The San Diego County Sheriff's Department has said DiMaggio
and Christina Anderson had been in a close, platonic relationship.
Sheriff's officials referred to Brett Anderson, who arrived
from out of town to talk to investigators Tuesday, as her ex-husband, but he
told The Associated Press that the couple had still been married.
On Sunday night, authorities found Christina Anderson's body
near a dead dog when they extinguished flames at the rural home of DiMaggio in
Boulevard, a remote hamlet 65 miles east of San Diego.
The child's body was found later as they sifted through
rubble.
An Amber Alert advised freeway motorists, television viewers
and mobile phone subscribers about a blue Nissan Versa with California license
plates that DiMaggio was believed to be driving.
The California Highway Patrol
said the suspect could be headed to Texas or Canada.

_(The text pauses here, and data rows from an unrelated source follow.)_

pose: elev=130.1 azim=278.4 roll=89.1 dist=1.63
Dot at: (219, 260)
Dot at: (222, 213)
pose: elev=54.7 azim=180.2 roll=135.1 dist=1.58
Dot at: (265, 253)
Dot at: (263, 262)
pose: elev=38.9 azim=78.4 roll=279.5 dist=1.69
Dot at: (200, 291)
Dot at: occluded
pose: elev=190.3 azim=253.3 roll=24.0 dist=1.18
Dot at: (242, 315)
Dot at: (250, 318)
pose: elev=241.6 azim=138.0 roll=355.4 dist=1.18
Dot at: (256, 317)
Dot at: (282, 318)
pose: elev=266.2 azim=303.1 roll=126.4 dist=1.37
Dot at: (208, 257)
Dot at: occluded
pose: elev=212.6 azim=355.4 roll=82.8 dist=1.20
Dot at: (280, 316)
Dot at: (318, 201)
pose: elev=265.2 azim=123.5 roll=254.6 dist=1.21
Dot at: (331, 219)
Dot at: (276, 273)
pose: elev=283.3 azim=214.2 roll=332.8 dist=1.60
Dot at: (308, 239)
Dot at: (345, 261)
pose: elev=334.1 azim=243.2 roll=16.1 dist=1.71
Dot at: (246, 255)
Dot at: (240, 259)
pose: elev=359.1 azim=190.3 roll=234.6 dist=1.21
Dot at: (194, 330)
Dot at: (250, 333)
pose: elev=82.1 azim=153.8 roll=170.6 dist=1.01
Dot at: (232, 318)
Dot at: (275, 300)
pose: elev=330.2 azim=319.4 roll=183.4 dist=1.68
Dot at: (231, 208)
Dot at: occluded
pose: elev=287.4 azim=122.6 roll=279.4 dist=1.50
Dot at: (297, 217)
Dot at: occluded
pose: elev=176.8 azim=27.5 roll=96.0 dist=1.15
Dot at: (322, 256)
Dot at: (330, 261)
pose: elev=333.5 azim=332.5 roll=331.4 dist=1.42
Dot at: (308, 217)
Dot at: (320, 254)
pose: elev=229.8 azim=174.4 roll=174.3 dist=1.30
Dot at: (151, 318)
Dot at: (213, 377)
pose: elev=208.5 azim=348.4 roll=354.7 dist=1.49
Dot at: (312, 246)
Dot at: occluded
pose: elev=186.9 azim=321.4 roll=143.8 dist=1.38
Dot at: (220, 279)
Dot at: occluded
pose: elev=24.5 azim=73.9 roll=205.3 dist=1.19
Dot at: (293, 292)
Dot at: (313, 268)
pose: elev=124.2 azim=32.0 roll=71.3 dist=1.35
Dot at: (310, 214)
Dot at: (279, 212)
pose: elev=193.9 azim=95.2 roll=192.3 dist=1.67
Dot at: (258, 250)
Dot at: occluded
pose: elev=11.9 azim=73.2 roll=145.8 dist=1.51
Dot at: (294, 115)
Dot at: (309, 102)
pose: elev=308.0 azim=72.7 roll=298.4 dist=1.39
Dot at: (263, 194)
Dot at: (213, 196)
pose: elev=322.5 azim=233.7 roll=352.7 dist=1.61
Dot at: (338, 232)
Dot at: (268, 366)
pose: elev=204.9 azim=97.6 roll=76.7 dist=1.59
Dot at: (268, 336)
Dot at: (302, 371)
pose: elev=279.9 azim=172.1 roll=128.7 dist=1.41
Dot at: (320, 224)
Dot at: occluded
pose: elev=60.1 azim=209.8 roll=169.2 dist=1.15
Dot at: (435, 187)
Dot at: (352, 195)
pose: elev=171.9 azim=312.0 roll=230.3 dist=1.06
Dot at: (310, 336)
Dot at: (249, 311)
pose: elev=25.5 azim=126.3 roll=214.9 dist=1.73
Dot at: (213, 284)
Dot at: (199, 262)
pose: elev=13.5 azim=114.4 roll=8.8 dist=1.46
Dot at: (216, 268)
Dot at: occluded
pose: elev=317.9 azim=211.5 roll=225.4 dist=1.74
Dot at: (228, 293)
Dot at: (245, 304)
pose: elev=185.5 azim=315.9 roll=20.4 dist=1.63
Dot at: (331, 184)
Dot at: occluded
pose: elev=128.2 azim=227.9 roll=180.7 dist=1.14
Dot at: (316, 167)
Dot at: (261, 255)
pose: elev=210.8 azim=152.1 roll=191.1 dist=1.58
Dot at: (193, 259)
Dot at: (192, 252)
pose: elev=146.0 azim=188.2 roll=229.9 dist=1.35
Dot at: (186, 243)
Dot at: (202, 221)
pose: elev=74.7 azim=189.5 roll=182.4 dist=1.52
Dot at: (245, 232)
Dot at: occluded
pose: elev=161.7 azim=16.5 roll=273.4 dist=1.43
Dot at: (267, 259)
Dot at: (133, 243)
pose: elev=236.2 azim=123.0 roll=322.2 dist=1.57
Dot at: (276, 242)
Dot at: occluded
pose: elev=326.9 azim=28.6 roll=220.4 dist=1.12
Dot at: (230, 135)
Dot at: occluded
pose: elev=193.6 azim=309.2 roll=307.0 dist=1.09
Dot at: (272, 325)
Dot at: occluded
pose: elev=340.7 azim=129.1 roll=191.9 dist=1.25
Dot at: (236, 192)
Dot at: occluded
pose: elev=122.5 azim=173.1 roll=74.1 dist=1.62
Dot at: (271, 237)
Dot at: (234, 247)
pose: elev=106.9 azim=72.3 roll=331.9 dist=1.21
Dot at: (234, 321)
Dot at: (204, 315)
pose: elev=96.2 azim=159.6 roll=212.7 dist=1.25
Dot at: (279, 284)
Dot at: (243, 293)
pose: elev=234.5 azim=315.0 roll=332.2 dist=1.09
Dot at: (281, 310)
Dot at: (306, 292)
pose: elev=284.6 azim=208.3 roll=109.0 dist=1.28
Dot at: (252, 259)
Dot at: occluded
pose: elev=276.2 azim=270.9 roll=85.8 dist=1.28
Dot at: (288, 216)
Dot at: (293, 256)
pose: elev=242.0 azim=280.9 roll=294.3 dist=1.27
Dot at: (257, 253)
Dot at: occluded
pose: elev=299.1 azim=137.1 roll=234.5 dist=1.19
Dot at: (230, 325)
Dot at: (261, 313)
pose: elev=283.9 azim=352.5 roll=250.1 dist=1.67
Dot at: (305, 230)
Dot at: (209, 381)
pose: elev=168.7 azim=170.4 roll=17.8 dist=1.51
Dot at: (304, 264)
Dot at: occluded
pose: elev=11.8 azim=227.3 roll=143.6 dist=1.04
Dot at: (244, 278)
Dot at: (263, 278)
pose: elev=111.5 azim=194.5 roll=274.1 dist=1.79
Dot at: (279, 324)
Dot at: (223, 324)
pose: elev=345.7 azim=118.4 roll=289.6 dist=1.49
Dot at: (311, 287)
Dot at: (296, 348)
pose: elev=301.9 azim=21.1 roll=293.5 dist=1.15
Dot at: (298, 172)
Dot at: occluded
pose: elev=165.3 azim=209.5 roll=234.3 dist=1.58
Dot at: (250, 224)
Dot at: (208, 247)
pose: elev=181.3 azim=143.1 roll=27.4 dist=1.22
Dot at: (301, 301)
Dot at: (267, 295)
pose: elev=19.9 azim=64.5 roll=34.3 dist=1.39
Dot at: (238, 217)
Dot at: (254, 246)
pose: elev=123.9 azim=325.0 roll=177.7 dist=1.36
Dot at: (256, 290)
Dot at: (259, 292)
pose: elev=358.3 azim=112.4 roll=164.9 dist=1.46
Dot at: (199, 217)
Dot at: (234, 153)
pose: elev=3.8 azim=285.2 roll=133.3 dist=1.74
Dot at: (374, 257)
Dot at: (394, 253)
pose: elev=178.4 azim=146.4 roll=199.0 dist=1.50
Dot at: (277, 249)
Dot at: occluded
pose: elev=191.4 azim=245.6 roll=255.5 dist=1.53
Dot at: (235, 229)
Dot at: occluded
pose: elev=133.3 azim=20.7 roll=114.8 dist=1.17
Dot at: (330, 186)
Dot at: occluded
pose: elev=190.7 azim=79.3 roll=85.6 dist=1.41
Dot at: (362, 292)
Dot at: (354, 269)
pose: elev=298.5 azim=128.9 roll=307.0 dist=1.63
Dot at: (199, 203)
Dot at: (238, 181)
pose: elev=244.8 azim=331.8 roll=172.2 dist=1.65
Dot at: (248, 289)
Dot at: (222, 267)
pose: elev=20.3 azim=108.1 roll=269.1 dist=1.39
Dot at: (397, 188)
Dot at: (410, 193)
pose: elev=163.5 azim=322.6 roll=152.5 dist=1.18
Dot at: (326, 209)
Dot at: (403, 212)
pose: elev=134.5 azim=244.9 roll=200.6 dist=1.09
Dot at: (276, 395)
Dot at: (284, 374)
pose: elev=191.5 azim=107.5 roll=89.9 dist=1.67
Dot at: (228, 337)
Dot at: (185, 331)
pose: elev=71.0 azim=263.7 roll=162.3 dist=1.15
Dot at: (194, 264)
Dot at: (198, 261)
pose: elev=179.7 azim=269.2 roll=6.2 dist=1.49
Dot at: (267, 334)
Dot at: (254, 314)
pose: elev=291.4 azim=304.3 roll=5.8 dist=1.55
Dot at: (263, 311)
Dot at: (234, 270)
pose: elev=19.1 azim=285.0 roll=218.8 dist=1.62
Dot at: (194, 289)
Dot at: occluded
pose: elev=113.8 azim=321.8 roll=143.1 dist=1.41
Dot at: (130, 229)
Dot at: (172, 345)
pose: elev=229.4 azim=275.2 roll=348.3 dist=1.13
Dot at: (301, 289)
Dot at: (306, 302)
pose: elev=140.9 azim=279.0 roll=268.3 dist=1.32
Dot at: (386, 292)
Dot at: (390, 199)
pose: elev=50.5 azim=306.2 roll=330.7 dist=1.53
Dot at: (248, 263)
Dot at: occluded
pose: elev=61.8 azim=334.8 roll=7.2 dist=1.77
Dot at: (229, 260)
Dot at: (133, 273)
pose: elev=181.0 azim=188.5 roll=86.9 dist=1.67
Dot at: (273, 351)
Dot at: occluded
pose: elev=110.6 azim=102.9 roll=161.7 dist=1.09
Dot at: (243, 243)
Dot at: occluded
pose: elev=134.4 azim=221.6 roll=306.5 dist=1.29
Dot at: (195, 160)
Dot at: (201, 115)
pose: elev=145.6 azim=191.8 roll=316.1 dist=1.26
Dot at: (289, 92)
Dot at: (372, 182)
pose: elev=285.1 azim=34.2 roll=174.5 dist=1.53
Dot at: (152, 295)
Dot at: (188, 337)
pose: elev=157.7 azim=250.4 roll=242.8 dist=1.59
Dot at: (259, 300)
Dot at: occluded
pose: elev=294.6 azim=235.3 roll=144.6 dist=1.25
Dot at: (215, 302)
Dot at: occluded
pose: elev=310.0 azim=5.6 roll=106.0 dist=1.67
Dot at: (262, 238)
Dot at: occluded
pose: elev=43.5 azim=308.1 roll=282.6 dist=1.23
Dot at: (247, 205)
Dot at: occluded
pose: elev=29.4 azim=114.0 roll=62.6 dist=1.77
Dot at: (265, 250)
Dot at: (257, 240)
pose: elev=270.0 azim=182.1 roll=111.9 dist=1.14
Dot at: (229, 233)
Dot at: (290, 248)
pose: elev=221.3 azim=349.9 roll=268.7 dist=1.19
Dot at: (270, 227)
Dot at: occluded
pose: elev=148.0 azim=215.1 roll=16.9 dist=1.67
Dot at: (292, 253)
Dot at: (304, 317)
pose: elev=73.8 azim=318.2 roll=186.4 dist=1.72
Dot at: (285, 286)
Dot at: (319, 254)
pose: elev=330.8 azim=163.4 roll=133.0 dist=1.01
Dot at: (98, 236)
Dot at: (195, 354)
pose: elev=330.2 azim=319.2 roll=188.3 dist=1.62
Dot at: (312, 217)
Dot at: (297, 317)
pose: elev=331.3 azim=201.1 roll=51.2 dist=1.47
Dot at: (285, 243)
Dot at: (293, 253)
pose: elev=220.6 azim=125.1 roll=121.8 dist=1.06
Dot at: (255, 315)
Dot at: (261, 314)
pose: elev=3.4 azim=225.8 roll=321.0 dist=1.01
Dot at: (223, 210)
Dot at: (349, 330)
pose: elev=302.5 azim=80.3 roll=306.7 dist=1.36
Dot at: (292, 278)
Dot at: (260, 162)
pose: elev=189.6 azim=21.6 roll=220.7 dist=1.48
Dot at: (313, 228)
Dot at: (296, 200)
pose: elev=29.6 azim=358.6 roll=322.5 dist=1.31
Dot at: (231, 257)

The FBI joined the search and the Amber Alert was later extended
to Mexico's Baja California state, which borders Boulevard.
Monday marked the first time that mobile phone users were
notified of a statewide Amber Alert in California through their phones, CHP
spokeswoman Jamie Coffee said. The alert system, which was introduced in
December, sends messages automatically, based on the phone's location, not the
phone number.
Christina Anderson grew up with her mother and stepfather in
the east San Diego suburb of Santee, and she aspired to a career in child
psychology, said her ex-husband, James Chatfield of La Grande, Ore.
The
marriage lasted four years, until 1992, and Chatfield said he lost touch.
"She was a high school sweetheart," he said.
"It was a marriage of convenience that just didn't work out."
Chatfield said he helped Anderson's current husband move to
The Dalles, Ore., in the early 1990s, but they lost contact.